Using the entries that follow, write out the line containing "ECONOMIC AFFAIRS", the line containing "2021 MEDIAN MONTHLY", and every line between them, exactly and nothing else.

» **DATA FOR THIS TASK**:
• • • • • • •

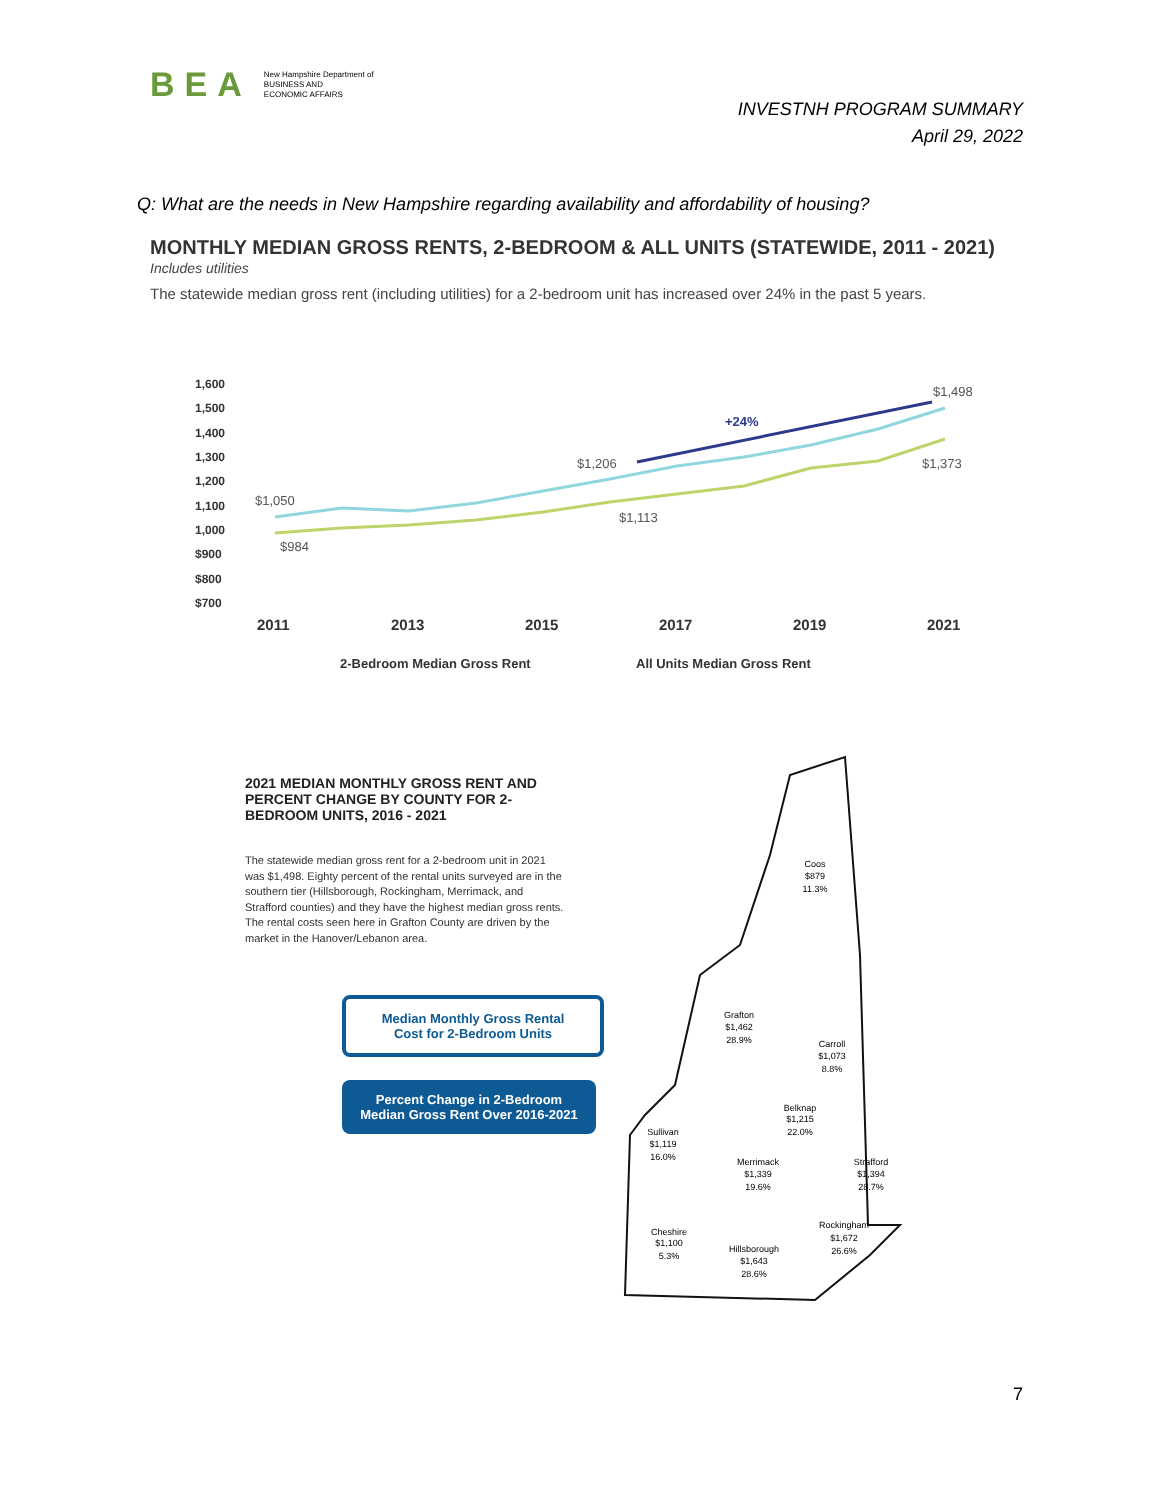BEA New Hampshire Department of
BUSINESS AND
ECONOMIC AFFAIRS
INVESTNH PROGRAM SUMMARY
April 29, 2022
Q: What are the needs in New Hampshire regarding availability and affordability of housing?
MONTHLY MEDIAN GROSS RENTS, 2-BEDROOM & ALL UNITS (STATEWIDE, 2011 - 2021)
Includes utilities
The statewide median gross rent (including utilities) for a 2-bedroom unit has increased over 24% in the past 5 years.
1,600
1,500
1,400
1,300
1,200
1,100
1,000
$900
$800
$700
$1,050
$984
$1,206
$1,113
$1,498
$1,373
+24%
2011
2013
2015
2017
2019
2021
2-Bedroom Median Gross Rent
All Units Median Gross Rent
2021 MEDIAN MONTHLY GROSS RENT AND PERCENT CHANGE BY COUNTY FOR 2-BEDROOM UNITS, 2016 - 2021
The statewide median gross rent for a 2-bedroom unit in 2021 was $1,498. Eighty percent of the rental units surveyed are in the southern tier (Hillsborough, Rockingham, Merrimack, and Strafford counties) and they have the highest median gross rents. The rental costs seen here in Grafton County are driven by the market in the Hanover/Lebanon area.
Median Monthly Gross Rental
Cost for 2-Bedroom Units
Percent Change in 2-Bedroom
Median Gross Rent Over 2016-2021
Coos
$879
11.3%
Grafton
$1,462
28.9%
Carroll
$1,073
8.8%
Belknap
$1,215
22.0%
Sullivan
$1,119
16.0%
Merrimack
$1,339
19.6%
Strafford
$1,394
28.7%
Rockingham
$1,672
26.6%
Cheshire
$1,100
5.3%
Hillsborough
$1,643
28.6%
7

• • • • • • •

» **RESPONSE TO THE EXERCISE**:
ECONOMIC AFFAIRS
INVESTNH PROGRAM SUMMARY
April 29, 2022
Q: What are the needs in New Hampshire regarding availability and affordability of housing?
MONTHLY MEDIAN GROSS RENTS, 2-BEDROOM & ALL UNITS (STATEWIDE, 2011 - 2021)
Includes utilities
The statewide median gross rent (including utilities) for a 2-bedroom unit has increased over 24% in the past 5 years.
1,600
1,500
1,400
1,300
1,200
1,100
1,000
$900
$800
$700
$1,050
$984
$1,206
$1,113
$1,498
$1,373
+24%
2011
2013
2015
2017
2019
2021
2-Bedroom Median Gross Rent
All Units Median Gross Rent
2021 MEDIAN MONTHLY GROSS RENT AND PERCENT CHANGE BY COUNTY FOR 2-BEDROOM UNITS, 2016 - 2021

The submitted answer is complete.